Wang Yang latest to vow loyalty to top leadership
Guangdong party boss Wang Yang has joined a growing chorus of political heavyweights pledging their allegiance to the party's central leadership after the controversial ousting of Chongqing party chief Bo Xilai last month.
In a meeting of senior party officials in the province this week, Wang asked his top associates to keep a clear head and to stand their ground on fundamental matters of right and wrong, reports in media outlets such as the Guangzhou Daily said.
Wang is the fourth contender for a seat on the powerful Politburo Standing Committee to declare his loyalty to the leadership recently. The others are the new Chongqing party chief, Vice-Premier Zhang Dejiang, Shanghai party boss Yu Zhengsheng and the party's organisation chief, Li Yuanchao .
Wang asked his deputies to 'keep a sober mind in fundamental matters of right and wrong, maintain a firm stance on the main policy principles and spare no effort in keeping their thoughts, objectives and actions consistent' with the central leadership's.
Zhang, Yu and Li made similar statements this week. They, too, called on officials to firmly maintain their righteous political stances and to keep clear heads on fundamental issues of right and wrong.
The state-run People's Daily and the People's Liberation Army Daily, a mouthpiece of the army, made similar calls this week for senior cadres to maintain their political stances and to unite under the party's central leadership.
Analysts said the high-profile campaign by top officials and state media is a concerted effort by the central leadership to demonstrate consensus within itself over its abrupt decision to sack the maverick Bo, which had triggered concerns about a power struggle and possible split within the leadership in the run-up to this autumn's party congress, which will bring about a once-in-a-decade transfer of power.
'The frequent remarks by top officials and the publicity by state media are aimed at fostering an image of solidarity within the party over the Chongqing reshuffle,' said commentator Hu Xingdou , professor of politics at Beijing University of Technology.
Hu said the party leadership's top priority was to make the leadership transition less contentious and to ensure that the new top team is as 'harmonious' as possible.
Wang had long been seen as Bo's arch-rival for a spot on the nine-member Politburo Standing Committee - the party's innermost circle.
The two men engaged in an open debate, rare in elite Chinese politics, last year, trading indirect insults and criticisms.
Bo maintained that China should focus more on the distribution of wealth rather than the 'cutthroat' development seen in the past few decades.

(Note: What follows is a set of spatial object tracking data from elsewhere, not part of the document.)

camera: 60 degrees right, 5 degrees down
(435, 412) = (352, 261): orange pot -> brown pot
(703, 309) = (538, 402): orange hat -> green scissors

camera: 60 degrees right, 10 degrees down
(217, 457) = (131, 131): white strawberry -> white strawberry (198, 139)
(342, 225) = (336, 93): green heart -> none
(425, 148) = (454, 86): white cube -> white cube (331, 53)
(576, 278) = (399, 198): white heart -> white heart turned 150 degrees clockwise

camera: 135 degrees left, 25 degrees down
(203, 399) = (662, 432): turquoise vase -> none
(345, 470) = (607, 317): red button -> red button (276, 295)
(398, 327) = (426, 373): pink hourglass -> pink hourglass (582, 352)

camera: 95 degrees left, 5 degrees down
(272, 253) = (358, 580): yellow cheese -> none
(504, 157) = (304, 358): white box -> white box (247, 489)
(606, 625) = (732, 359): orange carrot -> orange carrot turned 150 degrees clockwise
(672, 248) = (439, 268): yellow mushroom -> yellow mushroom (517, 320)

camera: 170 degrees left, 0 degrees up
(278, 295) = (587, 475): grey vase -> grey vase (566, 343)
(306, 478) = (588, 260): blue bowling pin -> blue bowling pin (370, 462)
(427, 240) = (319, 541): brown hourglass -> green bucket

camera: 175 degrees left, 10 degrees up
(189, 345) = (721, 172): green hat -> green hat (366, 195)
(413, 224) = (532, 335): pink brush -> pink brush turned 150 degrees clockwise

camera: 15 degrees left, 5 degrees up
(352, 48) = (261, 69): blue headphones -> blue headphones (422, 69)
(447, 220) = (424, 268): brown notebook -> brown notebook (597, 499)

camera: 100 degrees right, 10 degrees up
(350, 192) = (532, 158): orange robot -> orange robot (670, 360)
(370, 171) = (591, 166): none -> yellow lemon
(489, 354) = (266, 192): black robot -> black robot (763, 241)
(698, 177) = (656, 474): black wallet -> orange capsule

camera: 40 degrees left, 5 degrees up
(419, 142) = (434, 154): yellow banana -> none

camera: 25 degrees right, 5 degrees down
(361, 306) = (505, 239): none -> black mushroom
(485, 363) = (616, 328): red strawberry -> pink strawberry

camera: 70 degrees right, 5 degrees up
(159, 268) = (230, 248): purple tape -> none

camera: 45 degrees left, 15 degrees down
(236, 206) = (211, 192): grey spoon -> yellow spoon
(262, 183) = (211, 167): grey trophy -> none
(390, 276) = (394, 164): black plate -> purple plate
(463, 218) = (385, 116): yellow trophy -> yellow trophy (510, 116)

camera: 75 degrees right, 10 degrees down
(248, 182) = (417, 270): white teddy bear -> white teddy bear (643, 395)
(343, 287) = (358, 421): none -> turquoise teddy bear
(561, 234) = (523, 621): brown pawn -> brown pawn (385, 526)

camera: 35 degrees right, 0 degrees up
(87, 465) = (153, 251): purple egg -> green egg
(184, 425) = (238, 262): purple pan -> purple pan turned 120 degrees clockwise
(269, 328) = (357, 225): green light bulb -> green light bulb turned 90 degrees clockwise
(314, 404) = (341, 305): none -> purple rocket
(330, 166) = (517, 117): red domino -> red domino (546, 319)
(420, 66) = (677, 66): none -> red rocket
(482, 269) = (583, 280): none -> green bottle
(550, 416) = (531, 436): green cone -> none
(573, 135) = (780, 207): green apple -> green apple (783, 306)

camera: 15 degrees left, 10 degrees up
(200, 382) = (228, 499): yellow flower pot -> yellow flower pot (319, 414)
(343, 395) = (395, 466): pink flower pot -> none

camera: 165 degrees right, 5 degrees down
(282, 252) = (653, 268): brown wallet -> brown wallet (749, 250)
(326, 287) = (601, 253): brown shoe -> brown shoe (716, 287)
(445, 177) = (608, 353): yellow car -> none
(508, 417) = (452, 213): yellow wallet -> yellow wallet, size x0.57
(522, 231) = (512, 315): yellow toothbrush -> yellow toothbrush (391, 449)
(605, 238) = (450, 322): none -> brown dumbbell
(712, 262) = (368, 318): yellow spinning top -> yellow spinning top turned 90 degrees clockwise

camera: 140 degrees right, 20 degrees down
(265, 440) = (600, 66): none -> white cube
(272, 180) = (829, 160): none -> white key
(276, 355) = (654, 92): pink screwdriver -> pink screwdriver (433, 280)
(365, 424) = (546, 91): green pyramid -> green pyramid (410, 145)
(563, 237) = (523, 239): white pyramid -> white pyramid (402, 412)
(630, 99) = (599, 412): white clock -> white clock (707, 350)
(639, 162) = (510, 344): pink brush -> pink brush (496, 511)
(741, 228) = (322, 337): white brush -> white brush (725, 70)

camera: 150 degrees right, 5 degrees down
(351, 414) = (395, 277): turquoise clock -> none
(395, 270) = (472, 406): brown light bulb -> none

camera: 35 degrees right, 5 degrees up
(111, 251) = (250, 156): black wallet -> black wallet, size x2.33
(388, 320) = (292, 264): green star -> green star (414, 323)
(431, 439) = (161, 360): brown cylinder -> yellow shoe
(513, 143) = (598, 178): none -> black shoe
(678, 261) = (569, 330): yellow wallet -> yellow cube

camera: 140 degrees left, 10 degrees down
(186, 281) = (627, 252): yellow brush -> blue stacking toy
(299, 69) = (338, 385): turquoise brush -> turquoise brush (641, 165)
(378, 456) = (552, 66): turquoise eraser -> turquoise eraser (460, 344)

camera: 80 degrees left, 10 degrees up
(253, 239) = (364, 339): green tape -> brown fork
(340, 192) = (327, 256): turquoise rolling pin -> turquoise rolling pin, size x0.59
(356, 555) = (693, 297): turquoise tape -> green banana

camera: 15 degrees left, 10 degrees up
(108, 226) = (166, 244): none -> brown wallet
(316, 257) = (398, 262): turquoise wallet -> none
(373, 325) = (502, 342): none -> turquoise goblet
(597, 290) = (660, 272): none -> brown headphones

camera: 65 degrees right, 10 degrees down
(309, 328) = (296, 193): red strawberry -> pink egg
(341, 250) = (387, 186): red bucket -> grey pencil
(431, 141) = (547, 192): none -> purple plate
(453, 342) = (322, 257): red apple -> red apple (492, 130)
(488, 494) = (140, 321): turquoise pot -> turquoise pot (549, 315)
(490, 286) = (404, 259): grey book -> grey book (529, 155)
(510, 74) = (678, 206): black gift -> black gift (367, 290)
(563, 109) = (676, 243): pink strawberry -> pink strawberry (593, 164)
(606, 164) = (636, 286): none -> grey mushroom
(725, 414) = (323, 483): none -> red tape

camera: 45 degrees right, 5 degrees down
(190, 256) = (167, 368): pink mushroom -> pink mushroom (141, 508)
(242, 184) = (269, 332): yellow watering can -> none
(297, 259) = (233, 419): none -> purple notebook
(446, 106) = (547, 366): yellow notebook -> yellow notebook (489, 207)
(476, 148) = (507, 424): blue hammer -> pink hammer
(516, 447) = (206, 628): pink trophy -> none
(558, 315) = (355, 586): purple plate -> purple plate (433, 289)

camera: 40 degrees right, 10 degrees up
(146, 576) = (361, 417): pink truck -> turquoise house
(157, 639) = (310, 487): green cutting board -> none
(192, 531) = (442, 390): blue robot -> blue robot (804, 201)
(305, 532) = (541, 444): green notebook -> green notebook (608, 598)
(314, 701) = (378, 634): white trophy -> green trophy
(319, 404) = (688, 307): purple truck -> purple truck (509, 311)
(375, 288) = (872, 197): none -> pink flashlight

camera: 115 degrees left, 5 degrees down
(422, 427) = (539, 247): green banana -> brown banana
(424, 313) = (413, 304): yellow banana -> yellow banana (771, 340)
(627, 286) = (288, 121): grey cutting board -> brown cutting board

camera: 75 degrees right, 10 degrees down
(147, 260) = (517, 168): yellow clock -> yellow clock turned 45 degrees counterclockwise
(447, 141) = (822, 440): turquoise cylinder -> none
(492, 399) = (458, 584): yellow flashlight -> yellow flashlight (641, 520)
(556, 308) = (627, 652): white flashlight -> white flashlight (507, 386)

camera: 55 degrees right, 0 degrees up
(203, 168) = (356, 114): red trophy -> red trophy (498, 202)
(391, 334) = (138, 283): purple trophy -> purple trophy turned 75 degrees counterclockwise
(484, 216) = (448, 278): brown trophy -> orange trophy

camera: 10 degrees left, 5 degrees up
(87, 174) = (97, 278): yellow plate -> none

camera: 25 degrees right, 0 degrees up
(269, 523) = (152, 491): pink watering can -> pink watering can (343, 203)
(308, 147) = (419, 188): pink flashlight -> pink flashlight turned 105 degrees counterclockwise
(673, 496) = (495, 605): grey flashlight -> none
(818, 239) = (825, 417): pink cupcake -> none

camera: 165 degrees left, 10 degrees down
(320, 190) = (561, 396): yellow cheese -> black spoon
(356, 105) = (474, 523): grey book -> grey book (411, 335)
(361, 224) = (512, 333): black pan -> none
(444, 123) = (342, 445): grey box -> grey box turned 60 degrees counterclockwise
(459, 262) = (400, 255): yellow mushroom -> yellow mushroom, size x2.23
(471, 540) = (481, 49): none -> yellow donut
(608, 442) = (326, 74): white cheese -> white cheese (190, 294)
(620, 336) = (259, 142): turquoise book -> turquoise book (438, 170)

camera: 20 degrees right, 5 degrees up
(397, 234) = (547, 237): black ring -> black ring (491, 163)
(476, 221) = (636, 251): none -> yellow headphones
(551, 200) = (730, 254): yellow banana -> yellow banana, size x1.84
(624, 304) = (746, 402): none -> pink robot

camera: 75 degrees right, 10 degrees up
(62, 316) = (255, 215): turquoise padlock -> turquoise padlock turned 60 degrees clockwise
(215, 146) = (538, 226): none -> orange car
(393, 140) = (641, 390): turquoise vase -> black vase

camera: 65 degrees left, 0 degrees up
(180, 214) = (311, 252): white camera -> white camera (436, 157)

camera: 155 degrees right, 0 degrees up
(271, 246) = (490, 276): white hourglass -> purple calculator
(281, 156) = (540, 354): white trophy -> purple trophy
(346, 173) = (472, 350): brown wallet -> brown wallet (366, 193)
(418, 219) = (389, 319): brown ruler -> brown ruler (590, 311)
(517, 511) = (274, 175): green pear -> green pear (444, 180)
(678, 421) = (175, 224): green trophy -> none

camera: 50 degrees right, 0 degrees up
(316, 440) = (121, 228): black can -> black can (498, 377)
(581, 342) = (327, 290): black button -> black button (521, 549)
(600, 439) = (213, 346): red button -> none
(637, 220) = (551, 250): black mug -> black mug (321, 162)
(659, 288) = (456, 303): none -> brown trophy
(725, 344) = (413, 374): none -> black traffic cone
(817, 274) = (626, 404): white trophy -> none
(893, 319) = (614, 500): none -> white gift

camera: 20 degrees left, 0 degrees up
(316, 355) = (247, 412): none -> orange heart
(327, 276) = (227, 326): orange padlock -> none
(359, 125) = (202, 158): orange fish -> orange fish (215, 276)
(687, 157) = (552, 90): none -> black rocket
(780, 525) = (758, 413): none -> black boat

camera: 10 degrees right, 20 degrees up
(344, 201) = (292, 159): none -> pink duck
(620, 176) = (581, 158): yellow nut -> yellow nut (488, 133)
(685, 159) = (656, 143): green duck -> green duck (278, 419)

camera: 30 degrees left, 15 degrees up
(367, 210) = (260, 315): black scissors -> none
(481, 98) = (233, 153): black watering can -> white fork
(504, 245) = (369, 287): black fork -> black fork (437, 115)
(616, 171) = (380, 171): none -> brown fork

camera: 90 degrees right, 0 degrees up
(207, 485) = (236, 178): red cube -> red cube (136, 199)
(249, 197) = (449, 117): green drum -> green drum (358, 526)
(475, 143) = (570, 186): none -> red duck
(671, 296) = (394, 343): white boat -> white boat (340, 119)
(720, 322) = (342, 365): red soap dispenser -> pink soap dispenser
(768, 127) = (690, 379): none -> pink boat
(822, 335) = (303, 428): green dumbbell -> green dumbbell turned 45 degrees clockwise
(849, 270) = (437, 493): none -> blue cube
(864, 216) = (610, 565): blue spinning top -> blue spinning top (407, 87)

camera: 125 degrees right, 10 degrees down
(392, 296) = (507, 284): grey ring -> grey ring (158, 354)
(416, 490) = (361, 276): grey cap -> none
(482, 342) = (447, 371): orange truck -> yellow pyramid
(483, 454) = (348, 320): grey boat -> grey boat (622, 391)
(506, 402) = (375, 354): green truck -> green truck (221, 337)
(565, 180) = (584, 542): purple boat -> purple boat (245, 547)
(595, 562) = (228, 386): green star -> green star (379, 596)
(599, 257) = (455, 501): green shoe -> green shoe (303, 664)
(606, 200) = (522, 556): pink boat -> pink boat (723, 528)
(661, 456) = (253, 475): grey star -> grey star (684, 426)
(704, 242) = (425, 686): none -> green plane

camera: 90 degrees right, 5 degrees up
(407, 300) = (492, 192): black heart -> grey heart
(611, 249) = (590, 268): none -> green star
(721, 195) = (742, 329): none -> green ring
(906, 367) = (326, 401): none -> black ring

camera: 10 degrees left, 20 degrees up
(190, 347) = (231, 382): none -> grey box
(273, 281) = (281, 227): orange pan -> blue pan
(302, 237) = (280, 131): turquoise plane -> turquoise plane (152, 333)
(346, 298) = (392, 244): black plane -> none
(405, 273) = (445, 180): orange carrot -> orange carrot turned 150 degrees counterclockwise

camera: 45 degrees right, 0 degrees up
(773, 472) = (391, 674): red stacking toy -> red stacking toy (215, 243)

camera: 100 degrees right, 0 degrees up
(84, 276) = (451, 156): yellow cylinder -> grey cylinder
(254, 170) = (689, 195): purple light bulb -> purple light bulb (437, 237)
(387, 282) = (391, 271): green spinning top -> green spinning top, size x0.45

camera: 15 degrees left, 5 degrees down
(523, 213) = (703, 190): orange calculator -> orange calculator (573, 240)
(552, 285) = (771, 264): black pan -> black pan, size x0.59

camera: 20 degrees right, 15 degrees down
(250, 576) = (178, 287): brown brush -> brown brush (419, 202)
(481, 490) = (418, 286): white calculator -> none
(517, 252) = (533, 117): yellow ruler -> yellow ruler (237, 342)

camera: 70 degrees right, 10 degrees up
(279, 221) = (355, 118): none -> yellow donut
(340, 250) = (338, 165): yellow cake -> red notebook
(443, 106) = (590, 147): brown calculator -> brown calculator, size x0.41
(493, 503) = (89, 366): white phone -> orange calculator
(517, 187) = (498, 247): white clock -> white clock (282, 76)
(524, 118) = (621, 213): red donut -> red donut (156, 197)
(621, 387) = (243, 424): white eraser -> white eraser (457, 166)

But Wang, whose province has been the engine of China's growth, retorted that growing the economy and free-market reform must remain the priorities.
Bo's crackdown on triads and official corruption in Chongqing intensified their rivalry and embarrassed Wang, who was Bo's predecessor in the southwestern megacity.
Analysts have said Bo's downfall was not entirely the result of his leftist ideology, which has been endorsed by many senior leaders, but was due more to his defiance of the central leadership and engagement in a self-promotion campaign, considered taboo within the party.